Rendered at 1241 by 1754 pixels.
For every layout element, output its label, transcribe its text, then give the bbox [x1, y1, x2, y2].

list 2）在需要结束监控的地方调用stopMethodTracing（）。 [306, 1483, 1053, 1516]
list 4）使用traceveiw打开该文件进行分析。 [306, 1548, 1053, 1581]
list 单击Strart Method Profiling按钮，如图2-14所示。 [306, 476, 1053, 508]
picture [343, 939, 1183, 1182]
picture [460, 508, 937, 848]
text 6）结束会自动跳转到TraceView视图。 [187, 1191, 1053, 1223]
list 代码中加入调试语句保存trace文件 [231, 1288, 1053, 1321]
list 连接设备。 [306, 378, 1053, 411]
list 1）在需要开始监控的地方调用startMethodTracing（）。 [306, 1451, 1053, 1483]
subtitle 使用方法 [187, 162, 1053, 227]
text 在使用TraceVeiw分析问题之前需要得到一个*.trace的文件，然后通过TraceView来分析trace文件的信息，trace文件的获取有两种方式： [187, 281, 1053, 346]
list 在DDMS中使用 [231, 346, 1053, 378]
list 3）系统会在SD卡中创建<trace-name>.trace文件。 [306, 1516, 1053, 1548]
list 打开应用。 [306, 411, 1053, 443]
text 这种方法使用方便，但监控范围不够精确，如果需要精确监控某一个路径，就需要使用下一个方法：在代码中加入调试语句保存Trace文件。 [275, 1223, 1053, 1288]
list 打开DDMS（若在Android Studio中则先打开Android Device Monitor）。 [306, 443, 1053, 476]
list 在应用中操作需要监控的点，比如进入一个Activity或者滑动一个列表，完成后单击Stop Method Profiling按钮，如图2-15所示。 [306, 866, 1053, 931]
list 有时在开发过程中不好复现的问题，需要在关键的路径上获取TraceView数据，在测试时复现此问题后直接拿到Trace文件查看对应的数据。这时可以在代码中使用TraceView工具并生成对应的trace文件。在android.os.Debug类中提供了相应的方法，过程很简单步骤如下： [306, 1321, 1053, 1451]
======
* _Written task_
The material must be duplicated in full, with each line kept exact.

* _Written solution_
Rendered at 1241 by 1754 pixels.
For every layout element, output its label, transcribe its text, then give the bbox [x1, y1, x2, y2].

list 2）在需要结束监控的地方调用stopMethodTracing（）。 [306, 1483, 1053, 1516]
list 4）使用traceveiw打开该文件进行分析。 [306, 1548, 1053, 1581]
list 单击Strart Method Profiling按钮，如图2-14所示。 [306, 476, 1053, 508]
picture [343, 939, 1183, 1182]
picture [460, 508, 937, 848]
text 6）结束会自动跳转到TraceView视图。 [187, 1191, 1053, 1223]
list 代码中加入调试语句保存trace文件 [231, 1288, 1053, 1321]
list 连接设备。 [306, 378, 1053, 411]
list 1）在需要开始监控的地方调用startMethodTracing（）。 [306, 1451, 1053, 1483]
subtitle 使用方法 [187, 162, 1053, 227]
text 在使用TraceVeiw分析问题之前需要得到一个*.trace的文件，然后通过TraceView来分析trace文件的信息，trace文件的获取有两种方式： [187, 281, 1053, 346]
list 在DDMS中使用 [231, 346, 1053, 378]
list 3）系统会在SD卡中创建<trace-name>.trace文件。 [306, 1516, 1053, 1548]
list 打开应用。 [306, 411, 1053, 443]
text 这种方法使用方便，但监控范围不够精确，如果需要精确监控某一个路径，就需要使用下一个方法：在代码中加入调试语句保存Trace文件。 [275, 1223, 1053, 1288]
list 打开DDMS（若在Android Studio中则先打开Android Device Monitor）。 [306, 443, 1053, 476]
list 在应用中操作需要监控的点，比如进入一个Activity或者滑动一个列表，完成后单击Stop Method Profiling按钮，如图2-15所示。 [306, 866, 1053, 931]
list 有时在开发过程中不好复现的问题，需要在关键的路径上获取TraceView数据，在测试时复现此问题后直接拿到Trace文件查看对应的数据。这时可以在代码中使用TraceView工具并生成对应的trace文件。在android.os.Debug类中提供了相应的方法，过程很简单步骤如下： [306, 1321, 1053, 1451]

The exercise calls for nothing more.